Now, people have literally written entire theses on this one song alone. That’s because John Coltrane was one of the most influential jazz musicians of all time, and this song is one of his most famous. One of the reasons Coltrane’s “My Favorite Things” is so important is BECAUSE it did something super rare in jazz - it became a widespread, commercially successful hit!
“My Favorite Things” was originally written by Rogers and Hammerstein for The Sound of Music. I’m sure you remember Julie Andrews singing it in the movie version; that’s how I learned the song! Here’s a refresher:
Now, let’s watch John Coltrane’s version. It’s obviously identifiable as the same song, and at the same time, it’s very different. This is probably why it was able to break into the mainstream because people recognized a tune that they already knew and loved and were able to experience it in a totally new way.
Do you see the instrument Coltrane is playing? It’s called the soprano saxophone. Miles Davis bought John Coltrane his first soprano sax while they were on tour together in Paris. In his autobiography, Miles Davis says, “After he got that [soprano] horn his style changed. After that, he didn't sound like nobody but himself. He found out that he could play lighter and faster on the soprano than he could on the tenor…when he played the soprano, after a while it sounded almost like a human voice, wailing.”
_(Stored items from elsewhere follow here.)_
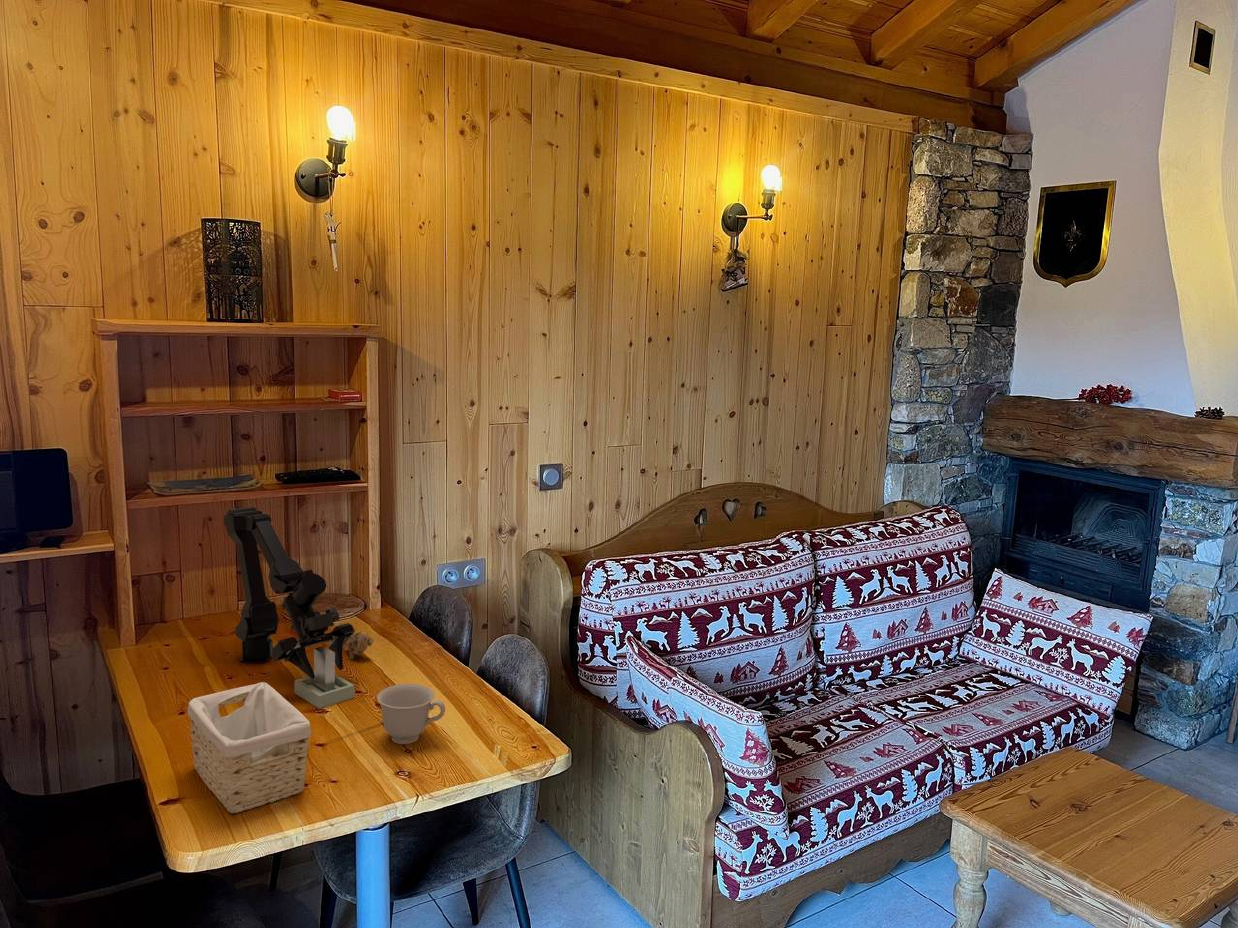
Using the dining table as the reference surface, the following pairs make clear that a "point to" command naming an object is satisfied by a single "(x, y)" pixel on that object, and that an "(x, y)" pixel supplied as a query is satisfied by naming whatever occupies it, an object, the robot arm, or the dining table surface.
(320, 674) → the rectangular steel block
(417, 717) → the teacup
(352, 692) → the storage box
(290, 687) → the dining table surface
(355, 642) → the lion figurine
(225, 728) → the storage basket
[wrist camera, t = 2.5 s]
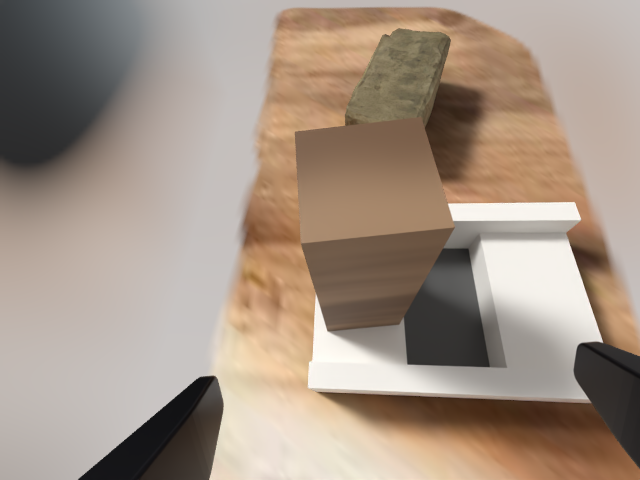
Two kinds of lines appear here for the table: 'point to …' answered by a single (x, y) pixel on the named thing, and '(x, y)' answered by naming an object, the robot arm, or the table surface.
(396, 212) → the walnut block
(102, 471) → the robot arm
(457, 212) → the walled channel
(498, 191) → the table surface
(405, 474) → the table surface
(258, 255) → the table surface
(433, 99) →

The most famous soprano sax recording in jazz history is Coltrane’s “My Favorite Things.” So, obviously, we had to include a soprano sax in “Teddy Bear!” Check out this video Ms. Emily made:
Sidney Bechet, a New Orleans jazz musician who became incredibly famous in France, is considered the father of the soprano sax. Bechet and Louis Armstrong were two of the earliest jazz musicians to become famous for improvising swinging solos. Even though Bechet (and his soprano sax) was a mainstream celebrity in France, he was relatively unknown in the US. So, it makes sense that Coltrane’s first soprano sax came from Paris where Bechet had made it famous! Here’s a great clip of Bechet:
There are SO. 👏 MANY. 👏 REASONS. 👏 Coltrane’s “My Favorite Things” is hugely musically significant, including popularizing the style of Modal Jazz that Miles Davis pioneered with “Kind of Blue.” (Amazing behind-the-scenes footage and interviews HERE.) All of these reasons are why it is important to include "Teddy Bear" in our Music Class curriculum. Our goal for this song is to introduce children to this style of jazz when they're little so they can understand and appreciate it when they're big. Our goal for this blog is that you have been inspired to dig deeper into Coltrane and all the jazz greats with your kids! And last but certainly not least, I’d like to leave you with this picture of Rob’s head photoshopped onto Julie Andrews’ body. The end.